How Productive is Your Crew? How do you Know?
While the “production” on various construction jobs may be different, the objective in measuring production is the same—how much work/in what period of time/at what cost. While that seems like a pretty simple equation, there are so many variables at any given site that barriers to production can easily be overlooked. Here’s a quick checklist to help spark some thinking about how you can improve production on your jobsite.
Establish and communicate clear production targets for every shift.
One of the biggest challenges on jobsites is keeping the communication lines open between multiple operators and workers. If they don’t start the day with a clear idea of what they are to accomplish in what period of time, then there is increased risk of them wasting time or interfering with others on the job. The bigger problem is that if you don’t establish clear production targets, what will you use as a benchmark?

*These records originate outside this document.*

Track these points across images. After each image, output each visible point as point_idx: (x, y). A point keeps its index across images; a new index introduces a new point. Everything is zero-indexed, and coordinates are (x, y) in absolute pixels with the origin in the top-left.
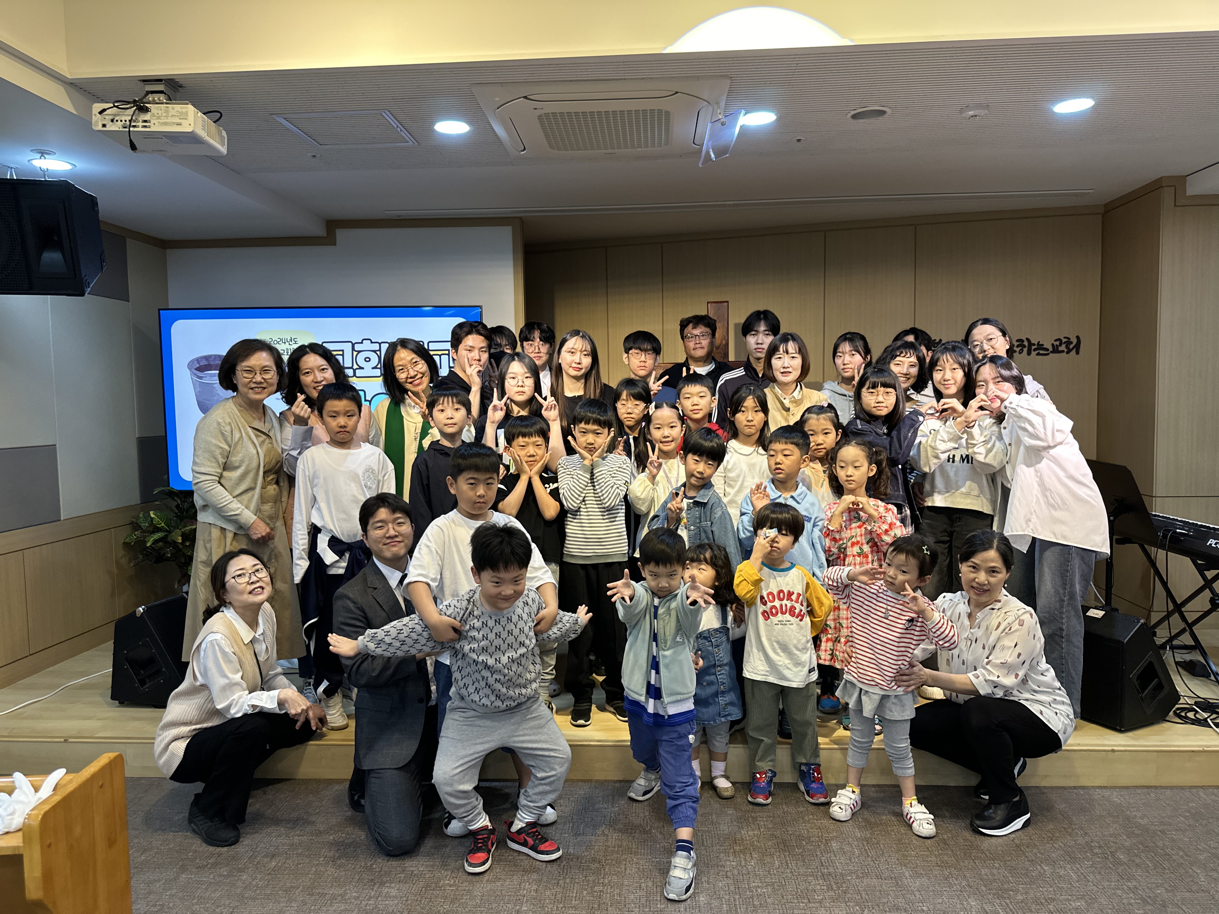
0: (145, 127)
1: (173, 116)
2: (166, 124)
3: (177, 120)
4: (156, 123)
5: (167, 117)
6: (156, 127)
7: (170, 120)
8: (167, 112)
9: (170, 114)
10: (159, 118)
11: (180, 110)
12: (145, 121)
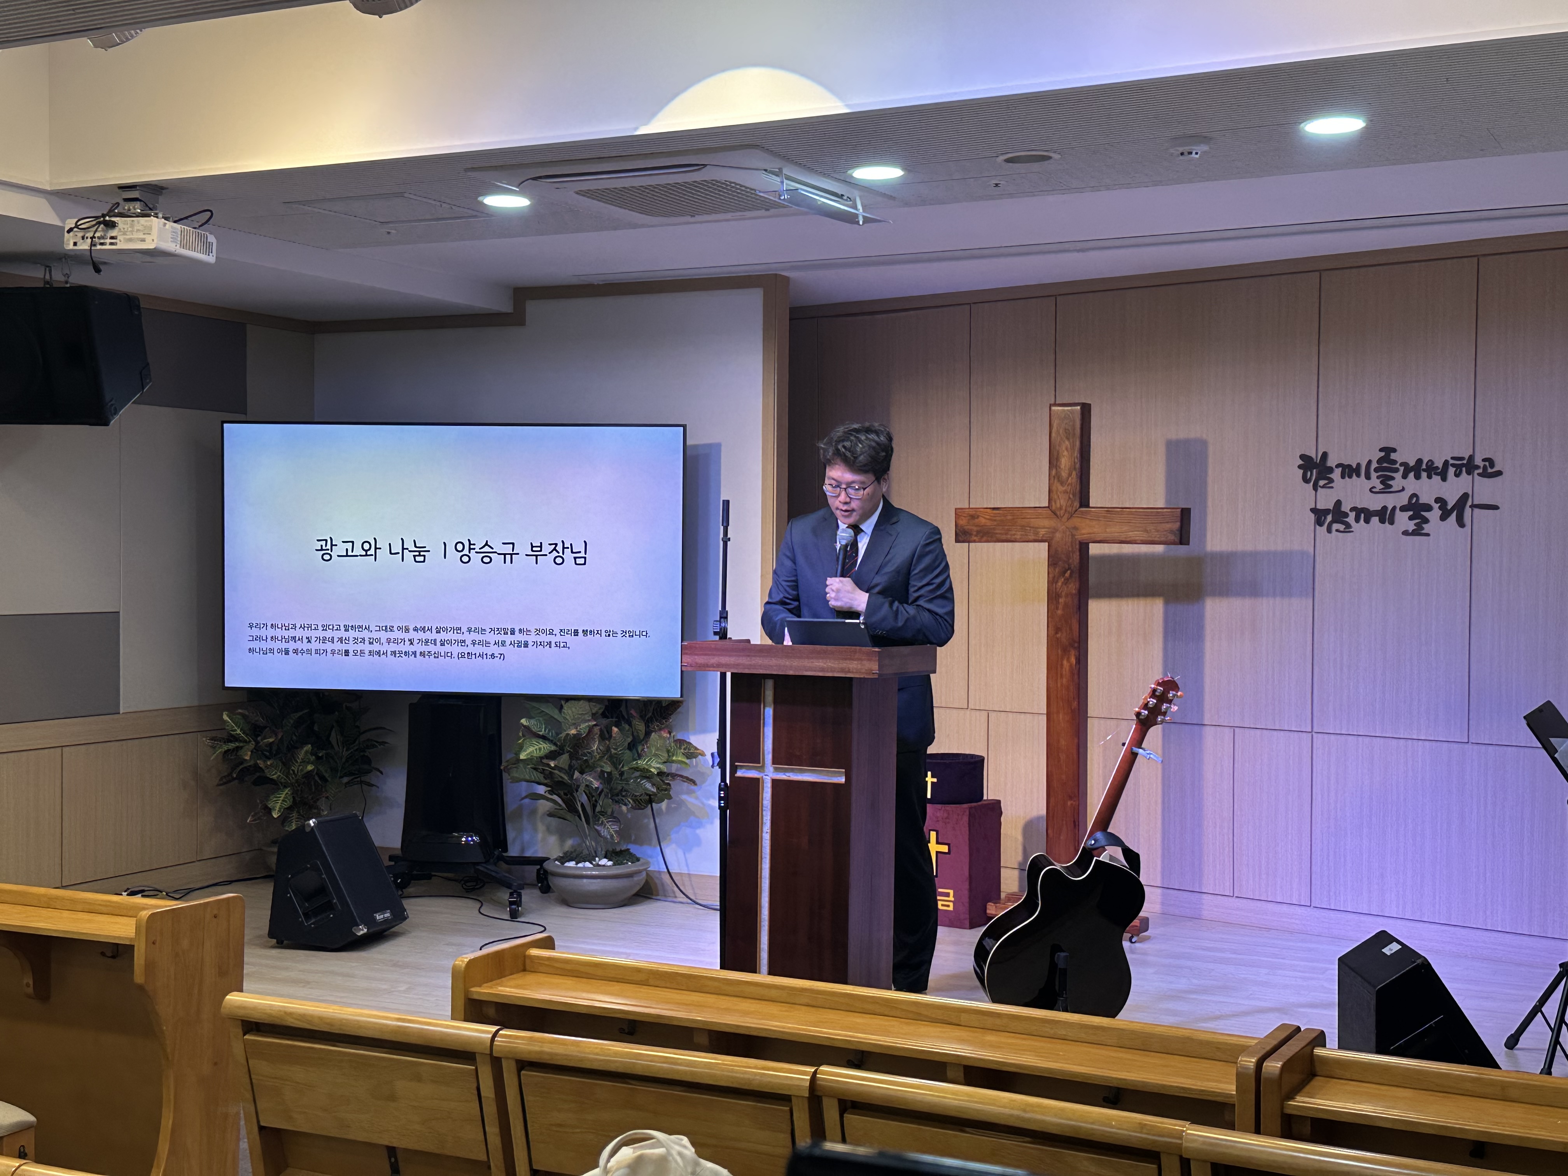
0: (111, 244)
1: (138, 230)
2: (130, 240)
3: (142, 236)
4: (122, 240)
5: (132, 231)
6: (121, 245)
7: (136, 236)
8: (132, 226)
9: (135, 228)
10: (124, 234)
11: (145, 224)
12: (112, 238)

Review the jobsite layout for efficiency and observe how long it takes to complete tasks.
One of the first clues to inefficiency in the jobsite layout is when there is lag time in production tasks. Depending on what kind of job it is, you may need to clock actual cycle times or simply monitor the time elapsed between different steps in a job. Monitor and record several cycles to validate the time required. For example, you might note that every 60 minutes, Joe is gone for about 10 minutes to get more materials. You follow him and find that the panels that he needs have been stacked a good five-minute walk from where they are needed, 10 minutes round trip. For every 10-hour day that Joe works, more than 1.5 hours is spent walking back and forth. Production can be increased by moving the materials closer to the work.
The same principle might be applied to an underground utility job. The bedding materials, pipe and cover materials should be located so that the support machines can work at top safe speed along with the excavator digging the trench. If you notice that machines are losing time “waiting,” fewer feet of pipe are getting laid.
Train smooth operators.
If you’re running excavators digging, loading or bench loading, observe the motion and speed of the machine—the smoother the action, the faster the cycle times. Proper alignment of loaders and trucks will also increase cycle times and production.
Pass match loaders and haulers.
You will get the highest production levels by optimizing the pass match of loaders and trucks. It is also important to ensure that trucks are loaded accurately either through on board payload measurement technology or scales.
Overloading trucks can reduce production.
- Stress creates structural fatigue or failure.
- Maintenance and repair/replacement costs increase.
- Downtime (caused by overloading) results in loss of production.
Under-loading trucks can reduce production.
- Capacity paid for is not being utilized.
- Available resources are underutilized, which reduces efficiency and production.
- Any incremental increase in production directly affects profits; conversely, any decrease in production capacity reduces profits.
When you make changes be sure to observe and identify how much improvement has occurred. Combine your observations with any data you may have from machine systems, telematics or scales. The more you observe, measure and analyze, the more you can optimize your production levels.